19. Extrait de l'arrêt de la IIe Cour de droit civil dans la cause A. contre B.
et C. (recours en matière civile)
5A_355/2012 du 21 décembre 2012

Regeste

Art. 80 Abs. 1 und Art. 271 Abs. 1 Ziff. 6 SchKG; Art. 9 BV; Arrest;
definitiver Rechtsöffnungstitel; vorfrageweise Prüfung des Exequaturs eines
ausländischen "nicht Lugano-Urteils" oder eines ausländischen Schiedsspruches.
Ein ausländisches "nicht Lugano-Urteil" stellt einen definitiven
Rechtsöffnungstitel dar und der Arrestrichter kann aufgrund einer summarischen
rechtlichen Würdigung und auf der Grundlage der glaubhaft gemachten Tatsachen
vorfrageweise das Exequatur eines solchen Urteils prüfen (E. 4).

Sachverhalt ab Seite 136

BGE 139 III 135 S. 136

A. Le 14 avril 2011, un arbitre unique siégeant à Londres (UK) a rendu une
sentence arbitrale dans un litige de nature contractuelle opposant B. et C., en
qualité de demanderesses, à une société tierce et à A., en qualité de
défendeurs. Il a notamment déclaré que A. était partie au contrat litigieux (
Share Purchase Agreement), soumis à sa compétence en tant qu'arbitre unique, et
ordonné que les défendeurs versent aux demanderesses la somme de 5'000'000 USD,
leur remboursent leurs honoraires et frais juridiques s'élevant à 136'195 USD,
et leur paient des intérêts au taux de 1,25 % par an sur la totalité ou une
partie de la somme de 5'407'955 USD encore due entre la date de la réception de
la sentence et la date du paiement intégral de la somme de 5'407'955 USD, plus
les éventuels intérêts cumulés.

B.

B.a Le 5 juillet 2011, B. et C. ont requis du juge de paix du district de Nyon
qu'il ordonne le séquestre, en vertu de l'art. 271 al. 1 ch. 6 LP, à
concurrence de 4'587'568 fr., plus intérêts à 1,25 % l'an dès le 21 avril 2011,
de la parcelle x de la Commune de D., propriété de A., de tous les meubles s'y
trouvant, appartenant au prénommé, et de tous les avoirs et biens lui
appartenant, de quelque nature et en quelque monnaie qu'ils soient, en mains de
E. AG, à F. A l'appui de leur requête, elles ont notamment produit une copie
certifiée de la sentence arbitrale du 14 avril 2011, une copie du courrier de
la cour d'arbitrage du 29 juin 2011, confirmant que la sentence avait été
notifiée aux défendeurs le 21 avril 2011, un affidavit du 28 juin 2011, émanant
d'un conseil britannique, déclarant que la sentence arbitrale était devenue
définitive et exécutoire, et un extrait du Registre foncier de D.
Le même jour, le juge de paix a ordonné le séquestre demandé et a astreint les
requérantes à fournir 50'000 fr. à titre de sûretés.

B.b A. a fait opposition au séquestre.
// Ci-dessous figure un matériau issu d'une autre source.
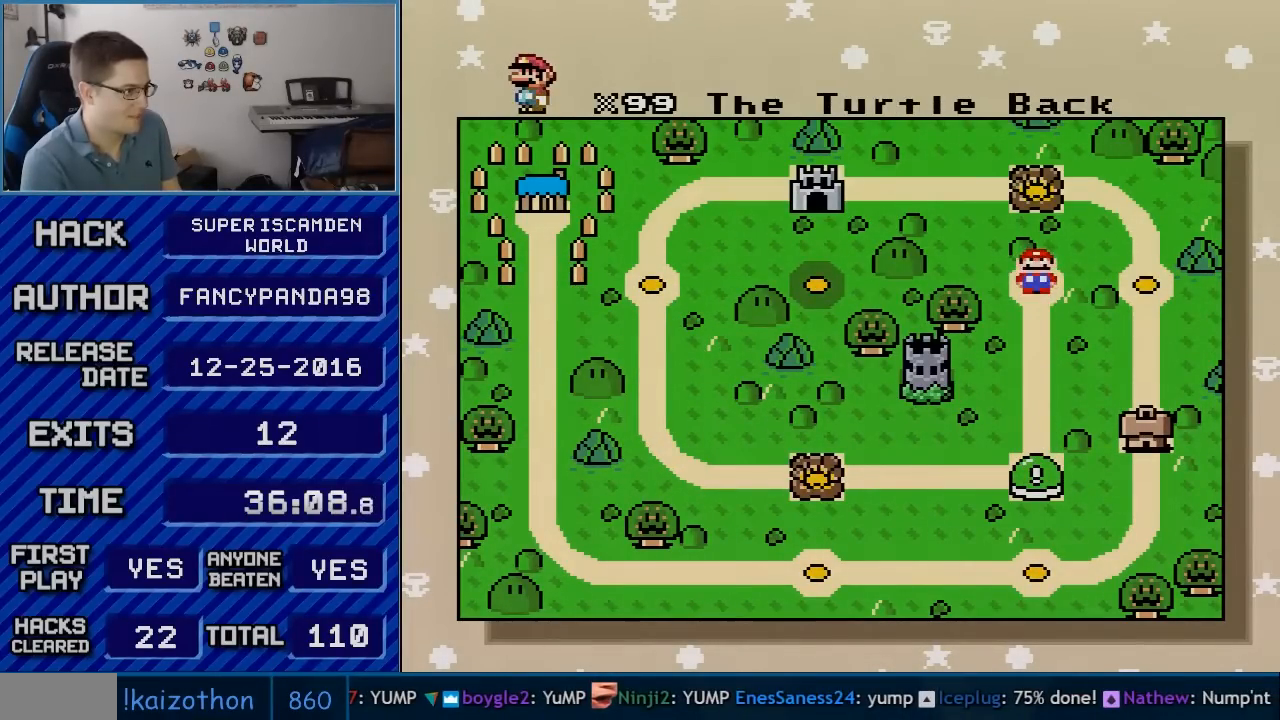
{"buttons": [], "events": []}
Il a fait valoir en substance que, faute
d'exequatur préalable dans le cadre d'une procédure contradictoire, la sentence
arbitrale du 14 avril 2011 ne constituait pas un titre de mainlevée définitive,
de sorte que les conditions du séquestre de l'art. 271 al. 1 ch. 6 LP n'étaient
pas remplies.
Par décision du 11 octobre 2011, le juge de paix a admis l'opposition au
séquestre, au motif que les créancières n'avaient pas rendu vraisemblables les
conditions de la reconnaissance et de l'exécution de la sentence arbitrale.
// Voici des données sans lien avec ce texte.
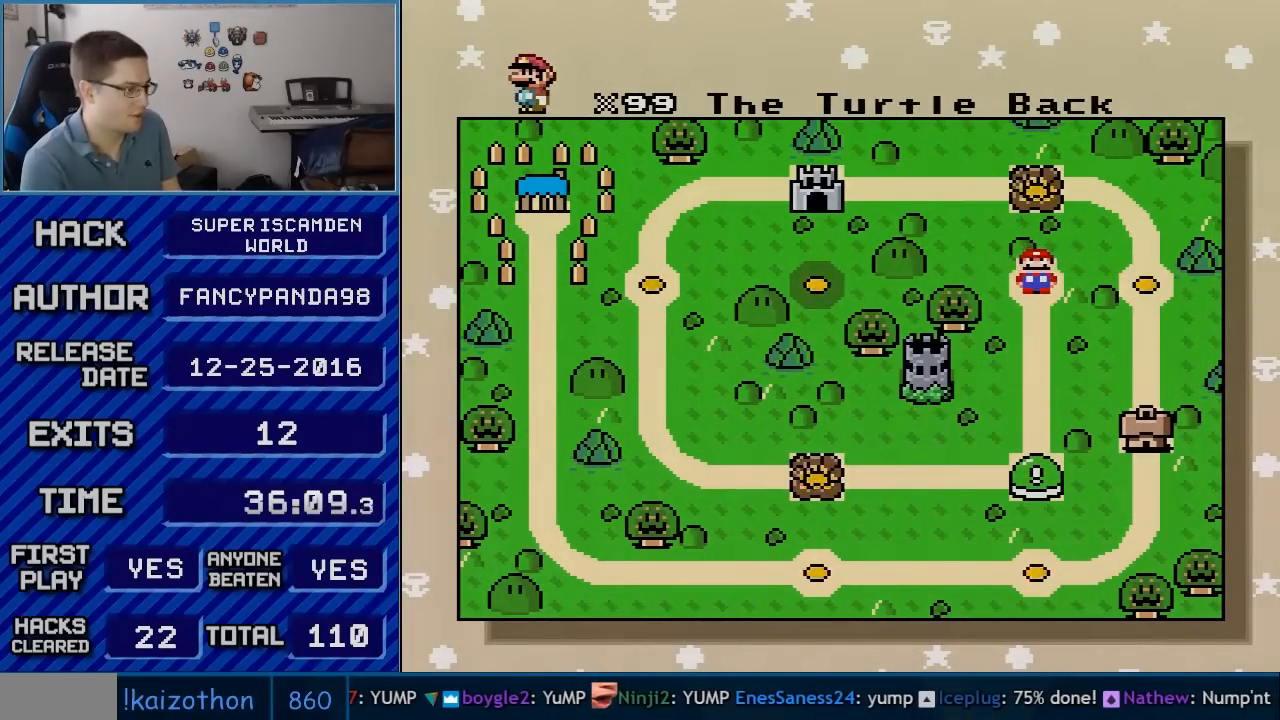
{"buttons": ["A"], "events": [[100, "A", "down"], [233, "A", "up"], [300, "A", "down"], [383, "A", "up"], [483, "A", "down"]]}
B.c Par arrêt du 12 avril 2012, la Cour des poursuites et faillites du Tribunal
cantonal vaudois a admis le recours formé par B. et C. contre
BGE 139 III 135 S. 137
cette décision. Il a réformé celle-ci en ce sens que l'opposition au séquestre
est rejetée et l'ordonnance du 5 juillet 2011 confirmée.
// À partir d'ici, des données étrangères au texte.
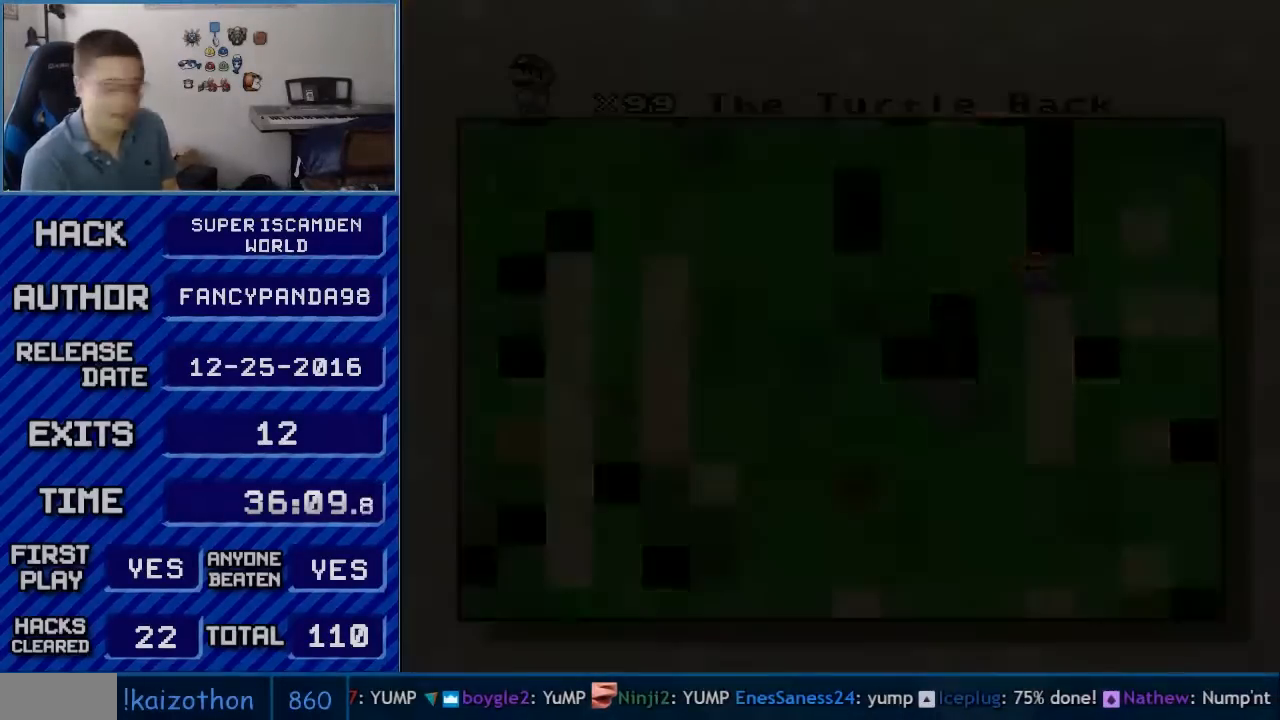
{"buttons": [], "events": [[50, "A", "up"]]}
C. Le Tribunal fédéral a rejeté le recours en matière civile formé par A.
(résumé)

Erwägungen

Extrait des considérants:

4. Il s'agit de déterminer s'il est arbitraire, au sens de l'art. 9 Cst., de
retenir que le juge du séquestre peut déclarer exécutoire, à titre incident, un
jugement étranger rendu dans un Etat qui n'est pas partie à la CL (RS 0.275.12)
- ou une sentence arbitrale étrangère -, de sorte que cette décision vaut titre
de mainlevée définitive au sens de l'art. 271 al. 1 ch. 6 LP.
Aux termes de l'art. 271 al. 1 ch. 6 LP, le créancier d'une dette échue et non
garantie par gage peut requérir le séquestre des biens du débiteur qui se
trouvent en Suisse lorsqu'[il] possède contre le débiteur un titre de mainlevée
définitive. Selon l'art. 271 al. 3 LP, dans les cas énoncés à l'al. 1 ch. 6 qui
concernent un jugement rendu dans un Etat étranger auquel s'applique la CL, le
juge statue aussi sur la constatation de la force exécutoire.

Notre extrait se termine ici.